→ **Task prompt**
Reproduce every line of text in the material below without any changes, and leave the pictures out of your answer.

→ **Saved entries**
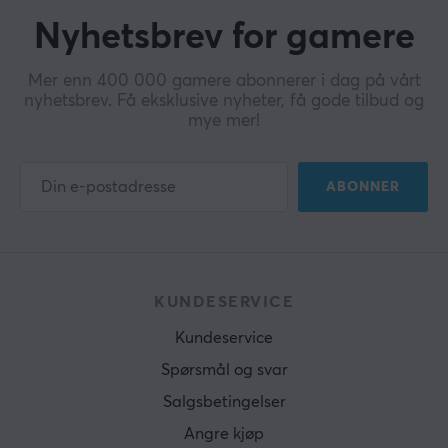
Nyhetsbrev for gamere
Mer enn 400 000 gamere abonnerer i dag på vårt
nyhetsbrev. Få eksklusive nyheter, få gode tilbud og
mye mer!
ABONNER
KUNDESERVICE
Kundeservice
Spørsmål og svar
Salgsbetingelser
Angre kjøp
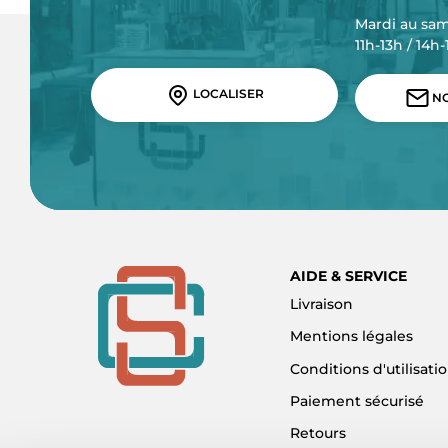
Mardi au sa
11h-13h / 14h
LOCALISER
NO
AIDE & SERVICE
Livraison
Mentions légales
Conditions d'utilisati
Paiement sécurisé
Retours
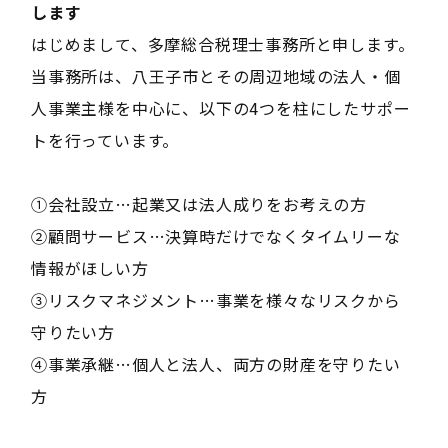
します――
はじめまして、多摩総合税理士事務所と申します。
当事務所は、八王子市とその周辺地域の法人・個
人事業主様を中心に、以下の4つを柱にしたサポー
トを行っています。
①会社設立…起業又は法人成りをお考えの方
②顧問サービス…決算時だけでなくタイムリーな
情報がほしい方
③リスクマネジメント…事業を様々なリスクから
守りたい方
④事業承継…個人と法人、両方の財産を守りたい
方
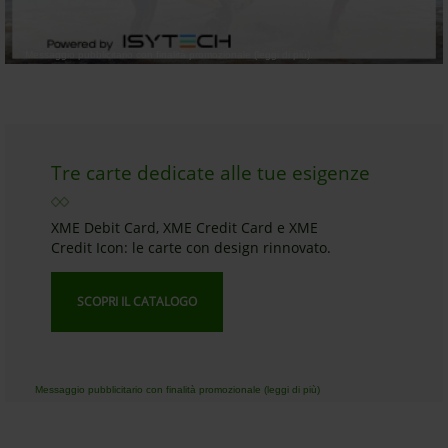
Messaggio pubblicitario con finalità promozionale (leggi di più).
Tre carte dedicate alle tue esigenze
XME Debit Card, XME Credit Card e XME
Credit Icon: le carte con design rinnovato.
SCOPRI IL CATALOGO
Messaggio pubblicitario con finalità promozionale (leggi di più)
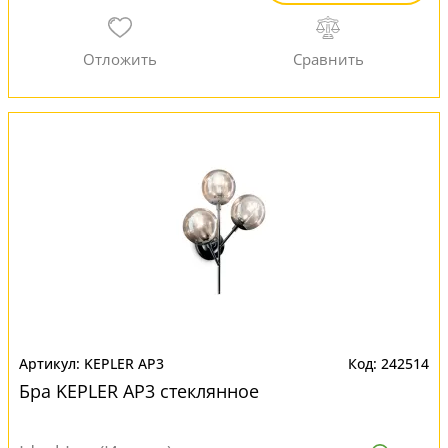
KEPLER AP3
242514
Бра KEPLER AP3 стеклянное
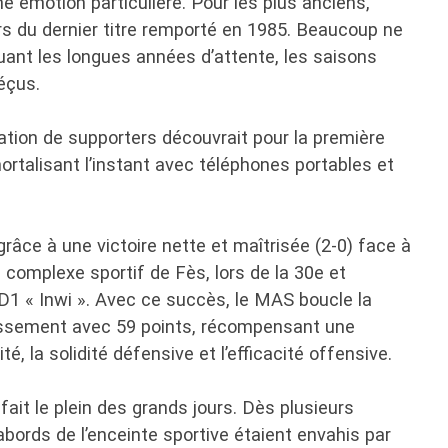
e émotion particulière. Pour les plus anciens,
nirs du dernier titre remporté en 1985. Beaucoup ne
uant les longues années d’attente, les saisons
déçus.
ation de supporters découvrait pour la première
mmortalisant l’instant avec téléphones portables et
râce à une victoire nette et maîtrisée (2-0) face à
complexe sportif de Fès, lors de la 30e et
 D1 « Inwi ». Avec ce succès, le MAS boucle la
lassement avec 59 points, récompensant une
, la solidité défensive et l’efficacité offensive.
ait le plein des grands jours. Dès plusieurs
abords de l’enceinte sportive étaient envahis par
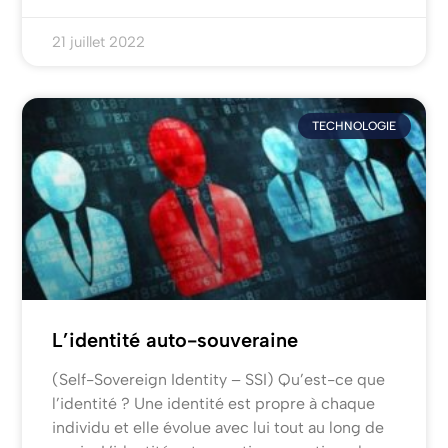
21 juillet 2022
TECHNOLOGIE
L’identité auto-souveraine
(Self-Sovereign Identity – SSI) Qu’est-ce que
l’identité ? Une identité est propre à chaque
individu et elle évolue avec lui tout au long de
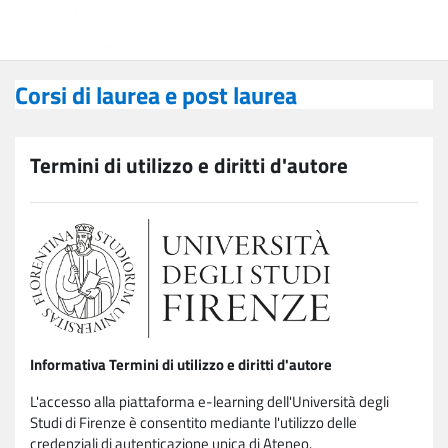
Vai al contenuto principale
Corsi di laurea e post laurea
Corsi di laurea e post laurea
Termini di utilizzo e diritti d'autore
Informativa Termini di utilizzo e diritti d'autore
L'accesso alla piattaforma e-learning dell'Università degli
Studi di Firenze è consentito mediante l'utilizzo delle
credenziali di autenticazione unica di Ateneo.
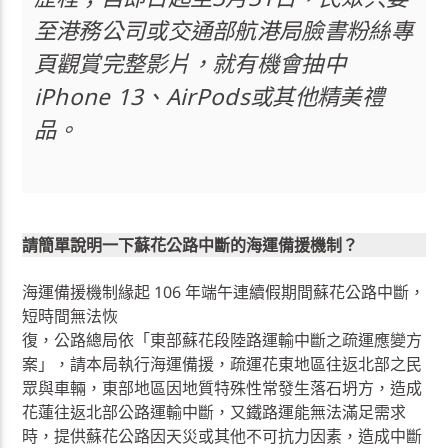
至港務公司或交通部航港局臉書粉絲專
頁觀賞完整影片，就有機會抽中
iPhone 13、AirPods或其他精美禮
品。
請簡單說明一下蘇花公路中斷的海運備援機制？
海運備援機制緣起 106 年端午連續假期間蘇花公路中斷，
短時間無法恢
復，公路總局依「東部蘇花段陸路運輸中斷之疏運應變方
案」，請本局執行海運備援，疏運花東地區往返北部之民
眾與車輛，東部地區因地質特殊性常發生落石坍方，造成
花蓮往返北部公路運輸中斷，又鐵路運能無法滿足需求
時，提供蘇花公路因天災或其他不可抗力因素，造成中斷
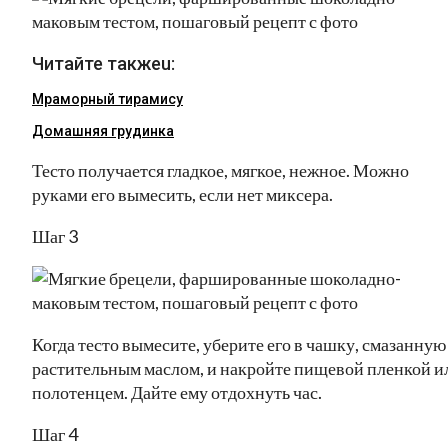
Читайте такжеu:
Мраморный тирамису
Домашняя грудинка
Тесто получается гладкое, мягкое, нежное. Можно
руками его вымесить, если нет миксера.
Шаг 3
Когда тесто вымесите, уберите его в чашку, смазанную
растительным маслом, и накройте пищевой пленкой и
полотенцем. Дайте ему отдохнуть час.
Шаг 4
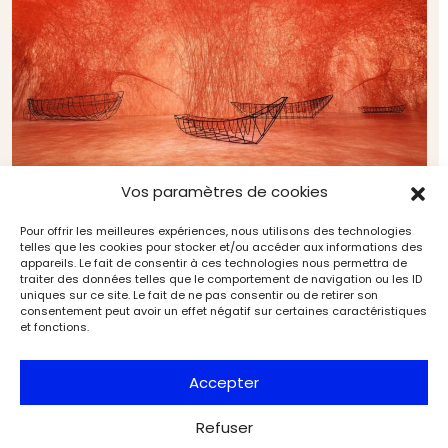
Vos paramètres de cookies
Pour offrir les meilleures expériences, nous utilisons des technologies
telles que les cookies pour stocker et/ou accéder aux informations des
Chiharu Shiota déroule les fils de son âme au
appareils. Le fait de consentir à ces technologies nous permettra de
Grand Palais
traiter des données telles que le comportement de navigation ou les ID
Expositions
Exclu web Art
uniques sur ce site. Le fait de ne pas consentir ou de retirer son
consentement peut avoir un effet négatif sur certaines caractéristiques
et fonctions.
Accepter
Refuser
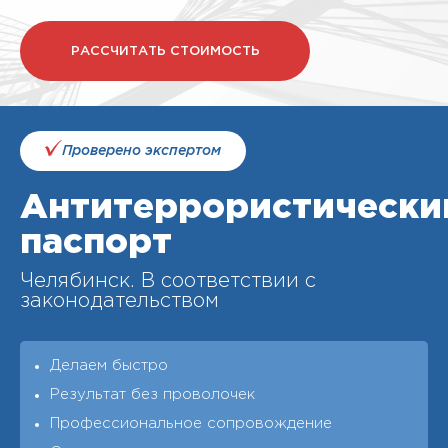
РАССЧИТАТЬ СТОИМОСТЬ
Проверено экспертом
Антитеррористически
паспорт
Челябинск. В соответствии с
законодательством
Делаем быстро
Результат без проволочек
Профессиональное сопровождение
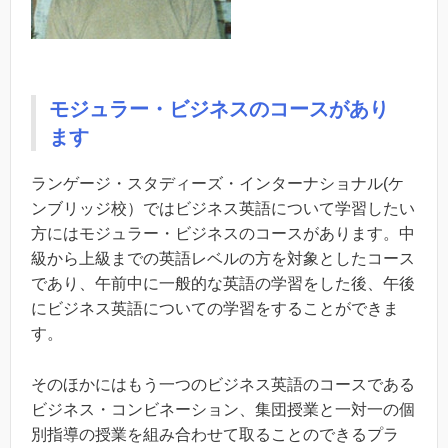
モジュラー・ビジネスのコースがあり
ます
ランゲージ・スタディーズ・インターナショナル(ケ
ンブリッジ校）ではビジネス英語について学習したい
方にはモジュラー・ビジネスのコースがあります。中
級から上級までの英語レベルの方を対象としたコース
であり、午前中に一般的な英語の学習をした後、午後
にビジネス英語についての学習をすることができま
す。
そのほかにはもう一つのビジネス英語のコースである
ビジネス・コンビネーション、集団授業と一対一の個
別指導の授業を組み合わせて取ることのできるプラ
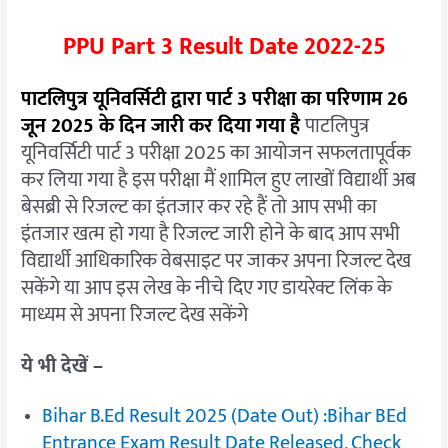
PPU Part 3 Result Date 2022-25
पाटलिपुत्र यूनिवर्सिटी द्वारा पार्ट 3 परीक्षा का परिणाम 26
जून 2025 के दिन जारी कर दिया गया है
पाटलिपुत्र
यूनिवर्सिटी पार्ट 3 परीक्षा 2025 का आयोजन सफलतापूर्वक
कर लिया गया है इस परीक्षा मैं शामिल हुए लाखों विद्यार्थी अब
बेसब्री से रिजल्ट का इंतजार कर रहे हैं तो आप सभी का
इंतजार खत्म हो गया है रिजल्ट जारी होने के बाद आप सभी
विद्यार्थी आधिकारिक वेबसाइट पर जाकर अपना रिजल्ट देख
सकेंगे या आप इस लेख के नीचे दिए गए डायरेक्ट लिंक के
माध्यम से अपना रिजल्ट देख सकेंगे
ये भी देखें –
Bihar B.Ed Result 2025 (Date Out) :Bihar BEd
Entrance Exam Result Date Released, Check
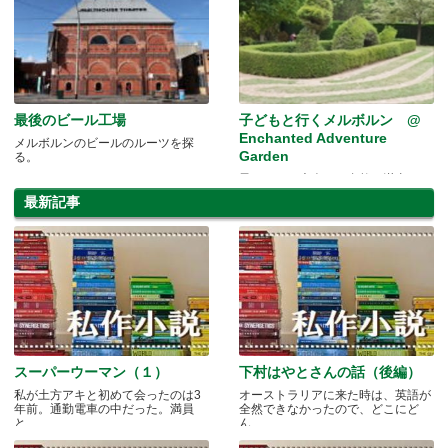
最後のビール工場
子どもと行くメルボルン @
Enchanted Adventure
メルボルンのビールのルーツを探
Garden
る。
子どもから大人まで自然を満喫！
最新記事
スーパーウーマン（１）
下村はやとさんの話（後編）
私が土方アキと初めて会ったのは3
オーストラリアに来た時は、英語が
年前。通勤電車の中だった。満員
全然できなかったので、どこにど
と.....
ん.....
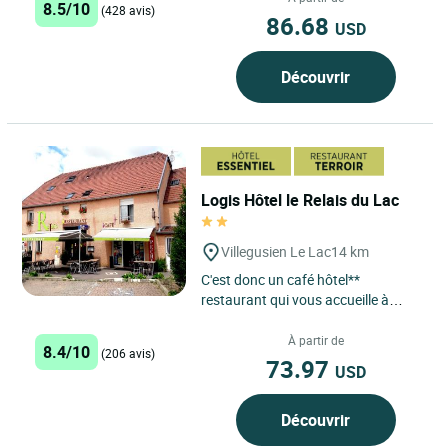
8.5/10
(428 avis)
86.68
USD
Découvrir
Logis Hôtel le Relais du Lac
Villegusien Le Lac
14 km
C'est donc un café hôtel**
restaurant qui vous accueille à
Villegusien-le-Lac. Une terrasse est
aménagée l’été,...
À partir de
8.4/10
(206 avis)
73.97
USD
Découvrir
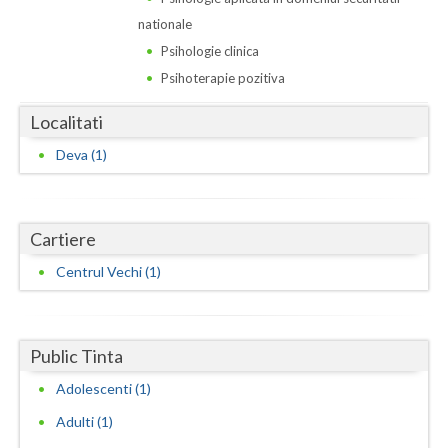
Dolj
nationale
Galati
Psihologie clinica
Psihoterapie pozitiva
Giurgiu
Localitati
Gorj
Deva (1)
Harghita
Hunedoara
Cartiere
Ialomita
Centrul Vechi (1)
Iasi
Ilfov
Public Tinta
Maramures
Adolescenti (1)
Mehedinti
Adulti (1)
Mures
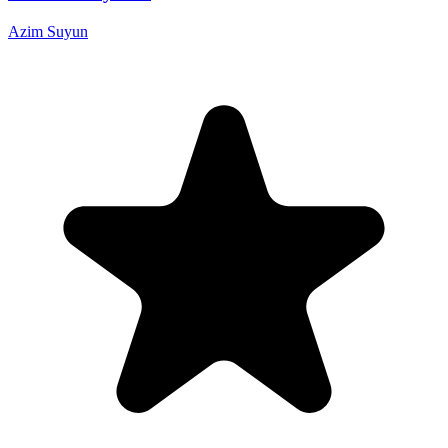
Azim Suyun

→ **Task answer**
Nyhetsbrev for gamere
Mer enn 400 000 gamere abonnerer i dag på vårt
nyhetsbrev. Få eksklusive nyheter, få gode tilbud og
mye mer!
ABONNER
KUNDESERVICE
Kundeservice
Spørsmål og svar
Salgsbetingelser
Angre kjøp
Mardi au sa
11h-13h / 14h
LOCALISER
NO
AIDE & SERVICE
Livraison
Mentions légales
Conditions d'utilisati
Paiement sécurisé
Retours
します――
はじめまして、多摩総合税理士事務所と申します。
当事務所は、八王子市とその周辺地域の法人・個
人事業主様を中心に、以下の4つを柱にしたサポー
トを行っています。
①会社設立…起業又は法人成りをお考えの方
②顧問サービス…決算時だけでなくタイムリーな
情報がほしい方
③リスクマネジメント…事業を様々なリスクから
守りたい方
④事業承継…個人と法人、両方の財産を守りたい
方
Messaggio pubblicitario con finalità promozionale (leggi di più).
Tre carte dedicate alle tue esigenze
XME Debit Card, XME Credit Card e XME
Credit Icon: le carte con design rinnovato.
SCOPRI IL CATALOGO
Messaggio pubblicitario con finalità promozionale (leggi di più)
KEPLER AP3
242514
Бра KEPLER AP3 стеклянное
e émotion particulière. Pour les plus anciens,
nirs du dernier titre remporté en 1985. Beaucoup ne
uant les longues années d’attente, les saisons
déçus.
ation de supporters découvrait pour la première
mmortalisant l’instant avec téléphones portables et
râce à une victoire nette et maîtrisée (2-0) face à
complexe sportif de Fès, lors de la 30e et
 D1 « Inwi ». Avec ce succès, le MAS boucle la
lassement avec 59 points, récompensant une
, la solidité défensive et l’efficacité offensive.
ait le plein des grands jours. Dès plusieurs
abords de l’enceinte sportive étaient envahis par
21 juillet 2022
TECHNOLOGIE
L’identité auto-souveraine
(Self-Sovereign Identity – SSI) Qu’est-ce que
l’identité ? Une identité est propre à chaque
individu et elle évolue avec lui tout au long de
Vai al contenuto principale
Corsi di laurea e post laurea
Corsi di laurea e post laurea
Termini di utilizzo e diritti d'autore
Informativa Termini di utilizzo e diritti d'autore
L'accesso alla piattaforma e-learning dell'Università degli
Studi di Firenze è consentito mediante l'utilizzo delle
credenziali di autenticazione unica di Ateneo.
至港務公司或交通部航港局臉書粉絲專
頁觀賞完整影片，就有機會抽中
iPhone 13、AirPods或其他精美禮
品。
請簡單說明一下蘇花公路中斷的海運備援機制？
海運備援機制緣起 106 年端午連續假期間蘇花公路中斷，
短時間無法恢
復，公路總局依「東部蘇花段陸路運輸中斷之疏運應變方
案」，請本局執行海運備援，疏運花東地區往返北部之民
眾與車輛，東部地區因地質特殊性常發生落石坍方，造成
花蓮往返北部公路運輸中斷，又鐵路運能無法滿足需求
時，提供蘇花公路因天災或其他不可抗力因素，造成中斷
Читайте такжеu:
Мраморный тирамису
Домашняя грудинка
Тесто получается гладкое, мягкое, нежное. Можно
руками его вымесить, если нет миксера.
Шаг 3
Когда тесто вымесите, уберите его в чашку, смазанную
растительным маслом, и накройте пищевой пленкой и
полотенцем. Дайте ему отдохнуть час.
Шаг 4
Vos paramètres de cookies
Pour offrir les meilleures expériences, nous utilisons des technologies
telles que les cookies pour stocker et/ou accéder aux informations des
Chiharu Shiota déroule les fils de son âme au
appareils. Le fait de consentir à ces technologies nous permettra de
Grand Palais
traiter des données telles que le comportement de navigation ou les ID
Expositions
Exclu web Art
uniques sur ce site. Le fait de ne pas consentir ou de retirer son
consentement peut avoir un effet négatif sur certaines caractéristiques
et fonctions.
Accepter
Refuser
РАССЧИТАТЬ СТОИМОСТЬ
Проверено экспертом
Антитеррористически
паспорт
Челябинск. В соответствии с
законодательством
Делаем быстро
Результат без проволочек
Профессиональное сопровождение
モジュラー・ビジネスのコースがあり
ます
ランゲージ・スタディーズ・インターナショナル(ケ
ンブリッジ校）ではビジネス英語について学習したい
方にはモジュラー・ビジネスのコースがあります。中
級から上級までの英語レベルの方を対象としたコース
であり、午前中に一般的な英語の学習をした後、午後
にビジネス英語についての学習をすることができま
す。
そのほかにはもう一つのビジネス英語のコースである
ビジネス・コンビネーション、集団授業と一対一の個
別指導の授業を組み合わせて取ることのできるプラ
PPU Part 3 Result Date 2022-25
पाटलिपुत्र यूनिवर्सिटी द्वारा पार्ट 3 परीक्षा का परिणाम 26
जून 2025 के दिन जारी कर दिया गया है
पाटलिपुत्र
यूनिवर्सिटी पार्ट 3 परीक्षा 2025 का आयोजन सफलतापूर्वक
कर लिया गया है इस परीक्षा मैं शामिल हुए लाखों विद्यार्थी अब
बेसब्री से रिजल्ट का इंतजार कर रहे हैं तो आप सभी का
इंतजार खत्म हो गया है रिजल्ट जारी होने के बाद आप सभी
विद्यार्थी आधिकारिक वेबसाइट पर जाकर अपना रिजल्ट देख
सकेंगे या आप इस लेख के नीचे दिए गए डायरेक्ट लिंक के
माध्यम से अपना रिजल्ट देख सकेंगे
ये भी देखें –
Bihar B.Ed Result 2025 (Date Out) :Bihar BEd
Entrance Exam Result Date Released, Check
最後のビール工場
子どもと行くメルボルン @
Enchanted Adventure
メルボルンのビールのルーツを探
Garden
る。
子どもから大人まで自然を満喫！
最新記事
スーパーウーマン（１）
下村はやとさんの話（後編）
私が土方アキと初めて会ったのは3
オーストラリアに来た時は、英語が
年前。通勤電車の中だった。満員
全然できなかったので、どこにど
と.....
ん.....
8.5/10
(428 avis)
86.68
USD
Découvrir
Logis Hôtel le Relais du Lac
Villegusien Le Lac
14 km
C'est donc un café hôtel**
restaurant qui vous accueille à
Villegusien-le-Lac. Une terrasse est
aménagée l’été,...
À partir de
8.4/10
(206 avis)
73.97
USD
Découvrir
Dolj
nationale
Galati
Psihologie clinica
Psihoterapie pozitiva
Giurgiu
Localitati
Gorj
Deva (1)
Harghita
Hunedoara
Cartiere
Ialomita
Centrul Vechi (1)
Iasi
Ilfov
Public Tinta
Maramures
Adolescenti (1)
Mehedinti
Adulti (1)
Mures
Azim Suyun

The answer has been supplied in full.